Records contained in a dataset
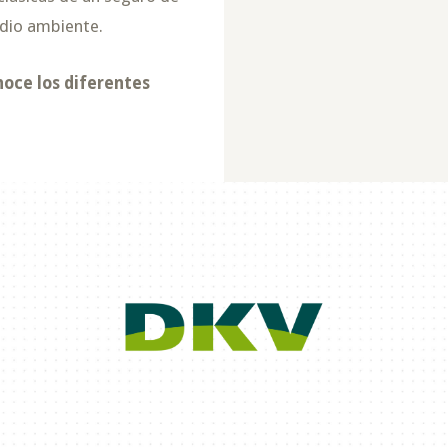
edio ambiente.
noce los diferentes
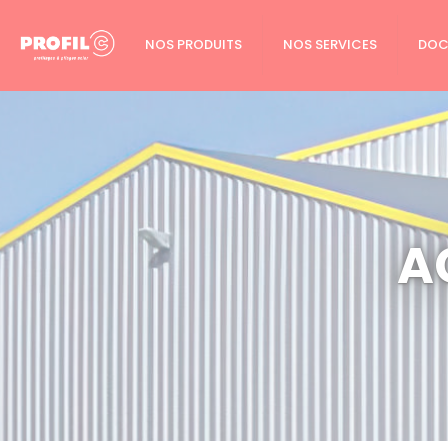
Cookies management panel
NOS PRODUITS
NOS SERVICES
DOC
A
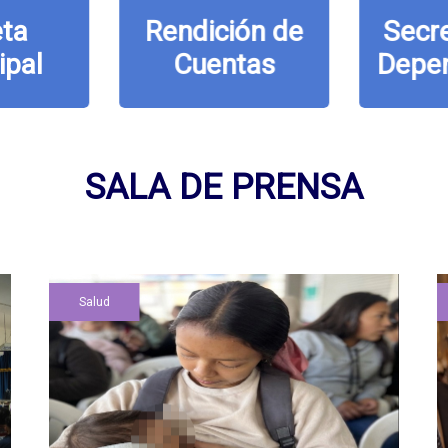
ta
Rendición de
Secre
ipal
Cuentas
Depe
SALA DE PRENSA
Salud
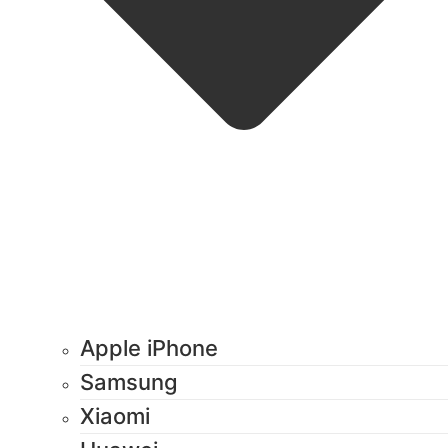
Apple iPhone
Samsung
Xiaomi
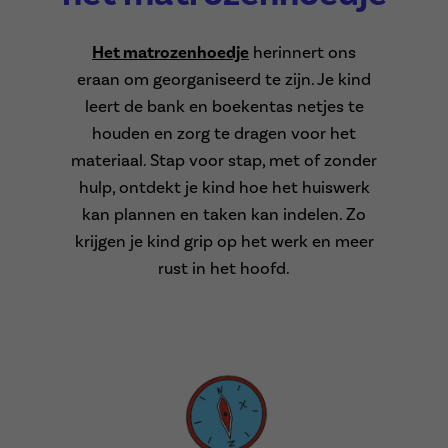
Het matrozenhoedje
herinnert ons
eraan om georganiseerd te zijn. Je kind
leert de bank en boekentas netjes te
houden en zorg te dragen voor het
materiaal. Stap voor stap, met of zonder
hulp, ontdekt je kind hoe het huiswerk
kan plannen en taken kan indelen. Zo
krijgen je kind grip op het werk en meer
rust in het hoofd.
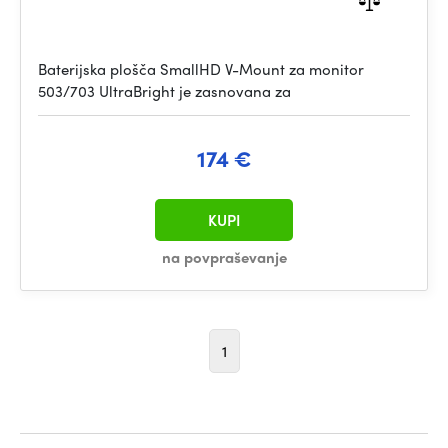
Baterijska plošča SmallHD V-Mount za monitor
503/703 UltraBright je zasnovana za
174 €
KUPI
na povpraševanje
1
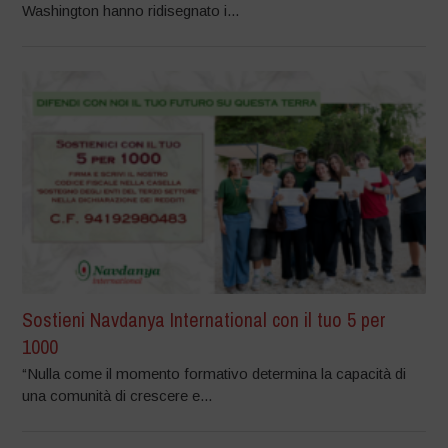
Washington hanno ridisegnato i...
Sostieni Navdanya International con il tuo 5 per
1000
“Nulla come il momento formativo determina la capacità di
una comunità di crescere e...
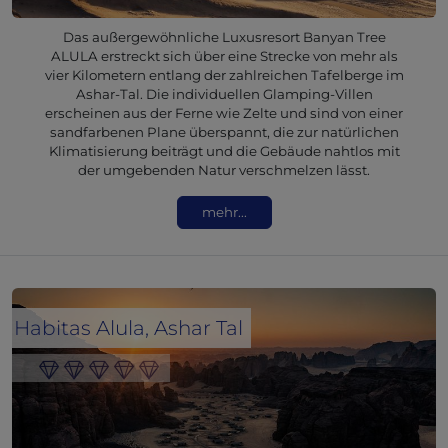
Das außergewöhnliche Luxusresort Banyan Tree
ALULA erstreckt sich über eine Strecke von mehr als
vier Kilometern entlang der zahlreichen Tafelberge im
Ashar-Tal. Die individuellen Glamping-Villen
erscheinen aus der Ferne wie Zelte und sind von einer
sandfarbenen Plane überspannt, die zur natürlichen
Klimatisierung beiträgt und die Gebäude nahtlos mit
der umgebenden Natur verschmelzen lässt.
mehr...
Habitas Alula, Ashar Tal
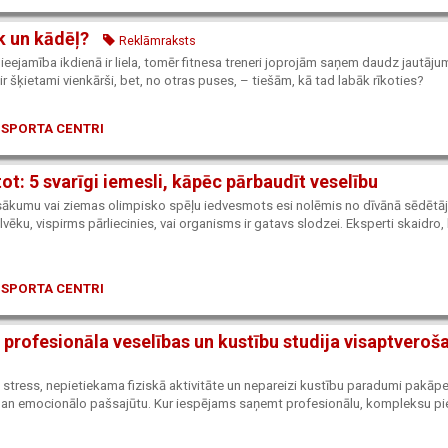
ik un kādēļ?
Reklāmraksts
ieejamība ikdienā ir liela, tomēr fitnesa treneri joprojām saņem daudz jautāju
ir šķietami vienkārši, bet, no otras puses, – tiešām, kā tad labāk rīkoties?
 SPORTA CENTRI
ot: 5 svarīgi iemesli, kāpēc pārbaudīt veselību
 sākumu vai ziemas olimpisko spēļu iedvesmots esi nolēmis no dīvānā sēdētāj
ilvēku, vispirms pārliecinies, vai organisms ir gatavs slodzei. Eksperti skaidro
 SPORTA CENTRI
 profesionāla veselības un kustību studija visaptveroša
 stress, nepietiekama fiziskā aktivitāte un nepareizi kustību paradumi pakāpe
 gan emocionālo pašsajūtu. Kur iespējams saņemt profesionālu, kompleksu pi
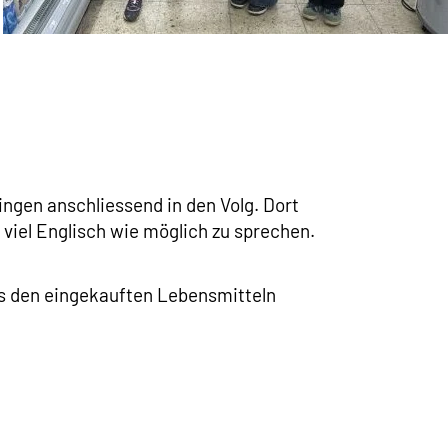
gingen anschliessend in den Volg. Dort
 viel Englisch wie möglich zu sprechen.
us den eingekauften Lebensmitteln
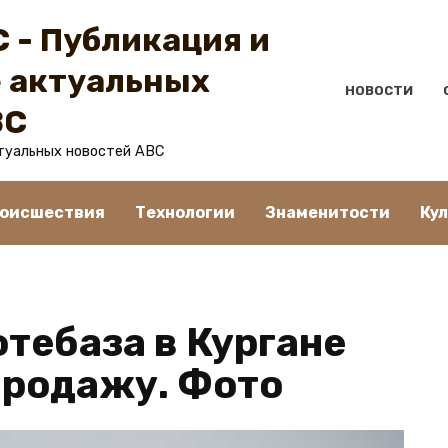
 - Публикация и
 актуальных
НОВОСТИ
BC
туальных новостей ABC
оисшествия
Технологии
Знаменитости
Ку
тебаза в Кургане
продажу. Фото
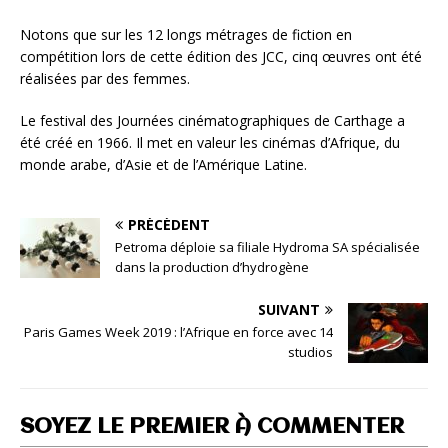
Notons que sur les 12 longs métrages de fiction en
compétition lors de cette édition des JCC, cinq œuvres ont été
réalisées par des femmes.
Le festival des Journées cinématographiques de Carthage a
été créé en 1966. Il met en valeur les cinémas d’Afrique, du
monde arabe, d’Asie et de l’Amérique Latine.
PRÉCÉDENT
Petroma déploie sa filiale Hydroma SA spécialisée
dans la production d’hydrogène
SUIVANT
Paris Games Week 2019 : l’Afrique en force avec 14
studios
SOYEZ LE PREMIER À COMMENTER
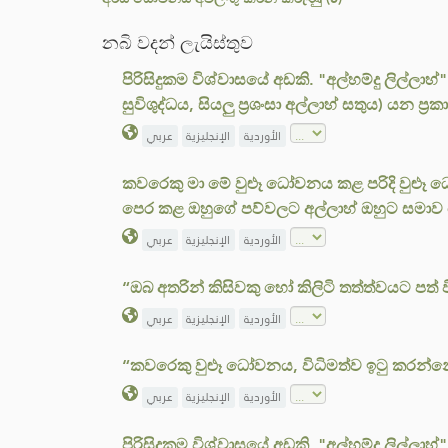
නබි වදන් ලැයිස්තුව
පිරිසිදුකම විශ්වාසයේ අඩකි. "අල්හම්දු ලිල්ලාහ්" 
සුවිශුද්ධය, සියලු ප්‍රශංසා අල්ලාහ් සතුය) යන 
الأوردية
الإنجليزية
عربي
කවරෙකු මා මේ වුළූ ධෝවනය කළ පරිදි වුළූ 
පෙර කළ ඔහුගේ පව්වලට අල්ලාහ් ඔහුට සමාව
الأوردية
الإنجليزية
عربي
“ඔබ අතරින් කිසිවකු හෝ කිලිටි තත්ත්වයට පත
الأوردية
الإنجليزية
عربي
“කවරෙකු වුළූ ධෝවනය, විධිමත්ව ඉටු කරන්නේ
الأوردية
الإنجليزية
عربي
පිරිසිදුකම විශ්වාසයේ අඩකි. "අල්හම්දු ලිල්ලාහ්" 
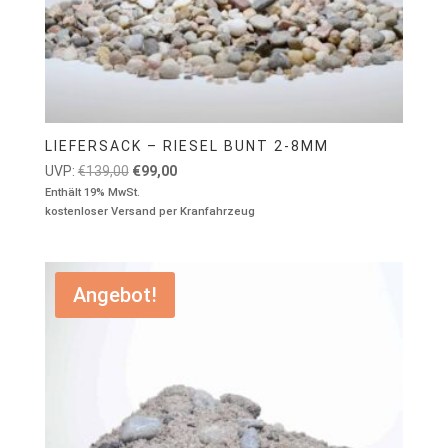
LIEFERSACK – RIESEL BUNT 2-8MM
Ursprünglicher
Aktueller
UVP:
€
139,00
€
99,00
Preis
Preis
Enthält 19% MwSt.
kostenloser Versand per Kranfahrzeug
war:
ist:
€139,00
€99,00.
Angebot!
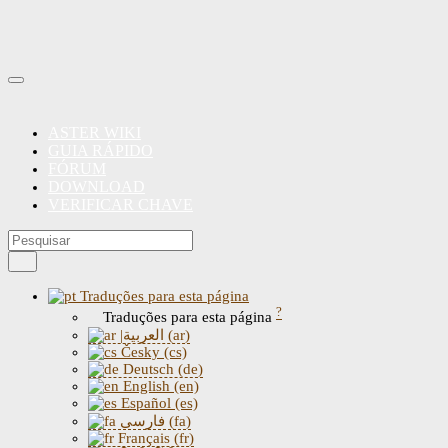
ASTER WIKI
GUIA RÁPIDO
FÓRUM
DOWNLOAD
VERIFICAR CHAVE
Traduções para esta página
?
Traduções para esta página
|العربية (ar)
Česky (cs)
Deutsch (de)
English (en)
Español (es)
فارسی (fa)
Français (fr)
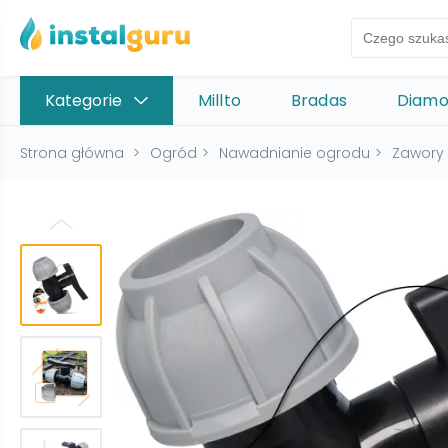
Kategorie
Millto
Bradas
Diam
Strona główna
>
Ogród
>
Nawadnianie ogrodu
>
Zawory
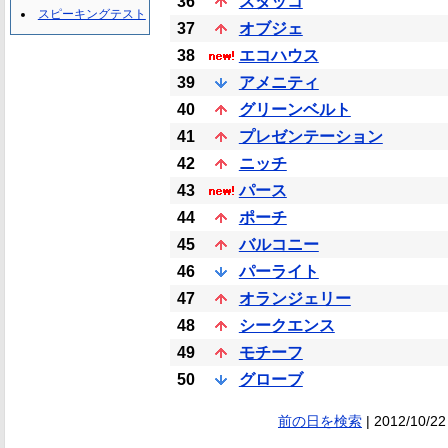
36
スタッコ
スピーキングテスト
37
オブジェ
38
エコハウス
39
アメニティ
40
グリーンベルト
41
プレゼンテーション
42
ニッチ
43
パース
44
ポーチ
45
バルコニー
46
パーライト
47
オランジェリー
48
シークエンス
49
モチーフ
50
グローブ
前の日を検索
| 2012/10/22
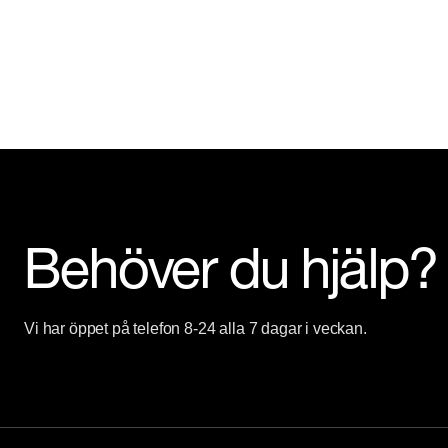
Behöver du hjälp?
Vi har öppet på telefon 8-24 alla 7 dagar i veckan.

_Work task_.
Go through the data, and copy each line in which the word "kind" appears.

_Response_.
eraan om georganiseerd te zijn. Je kind
hulp, ontdekt je kind hoe het huiswerk
krijgen je kind grip op het werk en meer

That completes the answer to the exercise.